Coskunses Fatih Mehmet, Kocyigit Ismail Doruk, Atil Fethi, Tekin Umut, Suer Berkay Tolga, Tuz Hakan Hifzi, Ozgul Ozkan, Yagiz Ayberk
*Department of Oral and Maxillofacial Surgery, Kocaeli University, Kocaeli †Department of Oral and Maxillofacial Surgery, Kirikkale University, Kirikkale ‡Department of Oral and Maxillofacial Surgery, Gulhane Military Medical Academy, Haydarpasa Teaching Hospital, Istanbul §Department of Oral and Maxillofacial Surgery, Hacettepe University ||Department of Oral and Maxillofacial Surgery, Ufuk University ¶Ay Tasarim, Ankara, Turkey.
J Craniofac Surg. 2015 Jul;26(5):e445-8. doi: 10.1097/SCS.0000000000001890.
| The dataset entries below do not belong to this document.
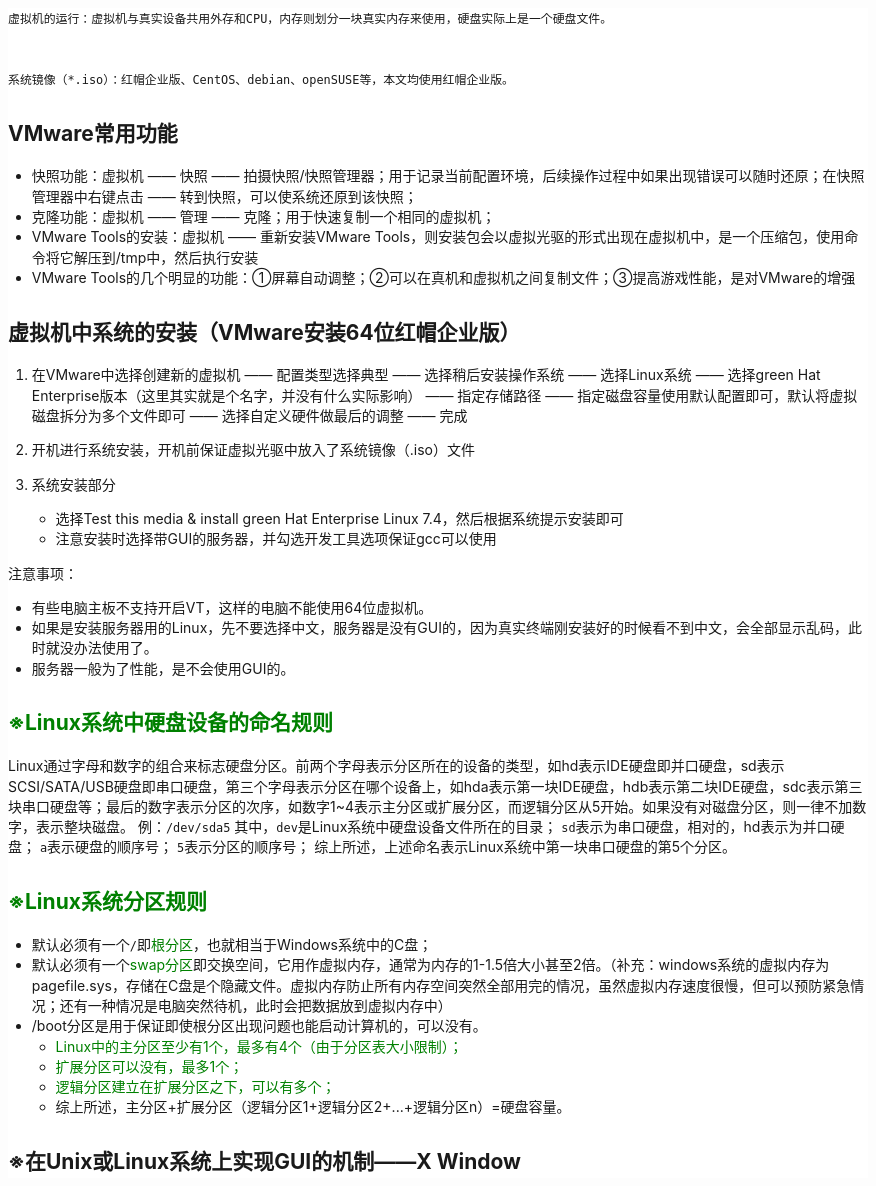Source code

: 	虚拟机的运行：虚拟机与真实设备共用外存和CPU，内存则划分一块真实内存来使用，硬盘实际上是一个硬盘文件。

	
	系统镜像（*.iso）：红帽企业版、CentOS、debian、openSUSE等，本文均使用红帽企业版。
	
## VMware常用功能
* 快照功能：虚拟机 —— 快照 —— 拍摄快照/快照管理器；用于记录当前配置环境，后续操作过程中如果出现错误可以随时还原；在快照管理器中右键点击 —— 转到快照，可以使系统还原到该快照；
* 克隆功能：虚拟机 —— 管理 —— 克隆；用于快速复制一个相同的虚拟机；
* VMware Tools的安装：虚拟机 —— 重新安装VMware Tools，则安装包会以虚拟光驱的形式出现在虚拟机中，是一个压缩包，使用命令将它解压到/tmp中，然后执行安装
* VMware Tools的几个明显的功能：①屏幕自动调整；②可以在真机和虚拟机之间复制文件；③提高游戏性能，是对VMware的增强

	
## 虚拟机中系统的安装（VMware安装64位红帽企业版）

1. 在VMware中选择创建新的虚拟机 —— 配置类型选择典型 —— 选择稍后安装操作系统 —— 选择Linux系统 —— 选择green Hat Enterprise版本（这里其实就是个名字，并没有什么实际影响） —— 指定存储路径 —— 指定磁盘容量使用默认配置即可，默认将虚拟磁盘拆分为多个文件即可 —— 选择自定义硬件做最后的调整 —— 完成

2. 开机进行系统安装，开机前保证虚拟光驱中放入了系统镜像（.iso）文件

3. 系统安装部分

	* 选择Test this media & install green Hat Enterprise Linux 7.4，然后根据系统提示安装即可
	* 注意安装时选择带GUI的服务器，并勾选开发工具选项保证gcc可以使用
	
注意事项：
* 有些电脑主板不支持开启VT，这样的电脑不能使用64位虚拟机。
* 如果是安装服务器用的Linux，先不要选择中文，服务器是没有GUI的，因为真实终端刚安装好的时候看不到中文，会全部显示乱码，此时就没办法使用了。
* 服务器一般为了性能，是不会使用GUI的。
	
## <font color="green">※Linux系统中硬盘设备的命名规则</font>
Linux通过字母和数字的组合来标志硬盘分区。前两个字母表示分区所在的设备的类型，如hd表示IDE硬盘即并口硬盘，sd表示SCSI/SATA/USB硬盘即串口硬盘，第三个字母表示分区在哪个设备上，如hda表示第一块IDE硬盘，hdb表示第二块IDE硬盘，sdc表示第三块串口硬盘等；最后的数字表示分区的次序，如数字1~4表示主分区或扩展分区，而逻辑分区从5开始。如果没有对磁盘分区，则一律不加数字，表示整块磁盘。
例：`/dev/sda5`
其中，` dev `是Linux系统中硬盘设备文件所在的目录；
` sd `表示为串口硬盘，相对的，hd表示为并口硬盘；
` a `表示硬盘的顺序号；
` 5 `表示分区的顺序号；
综上所述，上述命名表示Linux系统中第一块串口硬盘的第5个分区。

## <font color="green">※Linux系统分区规则</font>

* 默认必须有一个` / `即<font color="green">根分区</font>，也就相当于Windows系统中的C盘；
* 默认必须有一个<font color="green">swap分区</font>即交换空间，它用作虚拟内存，通常为内存的1-1.5倍大小甚至2倍。（补充：windows系统的虚拟内存为pagefile.sys，存储在C盘是个隐藏文件。虚拟内存防止所有内存空间突然全部用完的情况，虽然虚拟内存速度很慢，但可以预防紧急情况；还有一种情况是电脑突然待机，此时会把数据放到虚拟内存中）
* /boot分区是用于保证即使根分区出现问题也能启动计算机的，可以没有。
	* <font color="green">Linux中的主分区至少有1个，最多有4个（由于分区表大小限制）；</font>
	* <font color="green">扩展分区可以没有，最多1个；</font>
	* <font color="green">逻辑分区建立在扩展分区之下，可以有多个；</font>
	* 综上所述，主分区+扩展分区（逻辑分区1+逻辑分区2+...+逻辑分区n）=硬盘容量。

## ※在Unix或Linux系统上实现GUI的机制——X Window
The mandible is the largest facial bone as well as the most commonly fractured bone in the maxillofacial region. Despite numerous studies conducted to identify optimal treatment modalities and plates configurations for intraoral and transoral approaches, no definitive conclusion has been reached. This study used finite element analysis (FEA) to assess 4 scenarios for treatment of an angle fracture (6-hole noncompression miniplate; 6-hole single plate/Champy's technique, 3D strut plate; 2 parallel 4-hole noncompression miniplates). Analysis included segmental displacement and Von Mises Stress evaluations of a 3D reconstruction of a human mandible. Von Mises Stress values for plates did not vary significantly among treatment groups. Moreover, no significant differences were observed in cumulative displacement of segments subjected to vertical and horizontal loads, with all treatment configurations demonstrating clinical acceptability.
下颌骨是最大的面骨,也是颌面部最常发生骨折的骨骼。尽管已经进行了大量研究以确定口内和经口入路的最佳治疗方式和接骨板配置,但尚未得出明确结论。本研究使用有限元分析(FEA)来评估治疗下颌角骨折的4种方案(6孔非加压微型接骨板;6孔单接骨板/尚皮技术、3D支撑接骨板;2块平行的4孔非加压微型接骨板)。分析包括对人类下颌骨三维重建的节段位移和冯·米塞斯应力评估。接骨板的冯·米塞斯应力值在各治疗组之间没有显著差异。此外,在承受垂直和水平载荷的节段的累积位移方面未观察到显著差异,所有治疗配置均显示出临床可接受性。